The Frankfurt-based company may introduce the share repurchase plan at its annual shareholder meeting in October, the people said, asking not to be identified because the information is private. 

A spokesman for Northern Data declined to comment.

Shares in Northern Data rose about 3.8% to 22.60 euros in Frankfurt trading at 10:14 a.m. on Tuesday, a rebound after the company late Monday said that its auditor KPMG has approved its accounts for 2021 following a delay.

Uncertainty around Northern Data’s annual report weighed on the company’s shares after it disclosed last month that KPMG was taking longer than expected to complete the audit. The company had faced a similar delay with its 2020 report.

Northern Data’s stock is down about 70% year-to-date, in step with the plunge in cryptocurrencies.

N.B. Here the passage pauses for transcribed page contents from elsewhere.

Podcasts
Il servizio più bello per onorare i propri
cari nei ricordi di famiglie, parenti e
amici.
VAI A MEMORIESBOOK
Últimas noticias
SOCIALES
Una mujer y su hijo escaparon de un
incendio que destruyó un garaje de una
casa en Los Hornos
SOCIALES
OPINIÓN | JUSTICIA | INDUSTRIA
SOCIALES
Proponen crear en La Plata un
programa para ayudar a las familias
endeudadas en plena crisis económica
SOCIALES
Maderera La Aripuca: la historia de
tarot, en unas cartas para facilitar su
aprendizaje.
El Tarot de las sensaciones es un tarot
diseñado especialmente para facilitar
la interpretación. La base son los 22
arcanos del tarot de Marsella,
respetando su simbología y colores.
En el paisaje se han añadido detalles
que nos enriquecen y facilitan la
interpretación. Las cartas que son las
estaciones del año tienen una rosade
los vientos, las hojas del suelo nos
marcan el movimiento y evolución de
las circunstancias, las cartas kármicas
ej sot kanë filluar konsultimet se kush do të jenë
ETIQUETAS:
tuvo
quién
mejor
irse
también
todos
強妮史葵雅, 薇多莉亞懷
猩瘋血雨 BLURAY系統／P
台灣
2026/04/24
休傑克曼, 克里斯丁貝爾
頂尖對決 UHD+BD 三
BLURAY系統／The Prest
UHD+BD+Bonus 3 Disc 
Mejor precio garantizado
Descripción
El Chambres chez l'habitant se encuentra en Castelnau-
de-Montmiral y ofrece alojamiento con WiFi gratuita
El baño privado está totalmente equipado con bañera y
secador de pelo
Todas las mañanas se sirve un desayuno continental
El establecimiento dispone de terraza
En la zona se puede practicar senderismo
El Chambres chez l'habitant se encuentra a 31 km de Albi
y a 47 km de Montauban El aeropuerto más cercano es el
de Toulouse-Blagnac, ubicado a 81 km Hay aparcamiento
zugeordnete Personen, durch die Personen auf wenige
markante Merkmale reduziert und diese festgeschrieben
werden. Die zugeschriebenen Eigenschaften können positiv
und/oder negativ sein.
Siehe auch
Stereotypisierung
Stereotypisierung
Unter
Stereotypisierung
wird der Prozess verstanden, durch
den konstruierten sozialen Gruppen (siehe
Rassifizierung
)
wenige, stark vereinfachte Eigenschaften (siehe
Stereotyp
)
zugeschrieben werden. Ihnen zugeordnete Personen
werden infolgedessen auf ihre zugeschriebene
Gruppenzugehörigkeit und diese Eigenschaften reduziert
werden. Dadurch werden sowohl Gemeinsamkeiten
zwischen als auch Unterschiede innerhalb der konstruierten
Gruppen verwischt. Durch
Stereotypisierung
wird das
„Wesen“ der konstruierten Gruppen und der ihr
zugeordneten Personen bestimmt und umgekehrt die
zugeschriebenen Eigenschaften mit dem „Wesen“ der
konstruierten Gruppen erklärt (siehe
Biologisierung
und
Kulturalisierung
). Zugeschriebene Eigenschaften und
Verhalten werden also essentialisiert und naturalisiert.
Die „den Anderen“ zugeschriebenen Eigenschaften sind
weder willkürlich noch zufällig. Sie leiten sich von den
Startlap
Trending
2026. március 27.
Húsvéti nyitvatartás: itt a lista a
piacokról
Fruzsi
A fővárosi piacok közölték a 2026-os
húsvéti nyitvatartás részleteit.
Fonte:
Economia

For this year, the firm said it expects higher revenue and declining profit, with pressures on the value of cryptocurrencies offsetting higher production.

The value of many digital currencies dropped this year, sinking along with equities that were pushed down as central bankers worldwide tighten monetary policy.

 

In-line with the wider industry, Northern Data said it expects operating earnings before interest, taxes, depreciation and amortization, or operating Ebitda, to drop to between 40 million euros ($40 million) and 75 million euros this year, down from almost 90 million euros in 2021.

The firm said it also took a 65.9 million-euro hit on mining assets it acquired in 2021, a similar step to US rivals Core Scientific Inc., Marathon Digital Holdings Inc. and Riot Blockchain Inc., which booked impairments on the value of their crypto holdings.

Because the firm is bringing additional mining capacities online, Northern Data expects revenue to rise to as much as 250 million euros this year, up from around 190 million euros last year. The figure stood at 150 million euros in the first six months this year, the upper end of its previously guided range.

Northern Data has been expanding mining capacities by purchasing new hardware and buying rivals Bitfield and Decentric.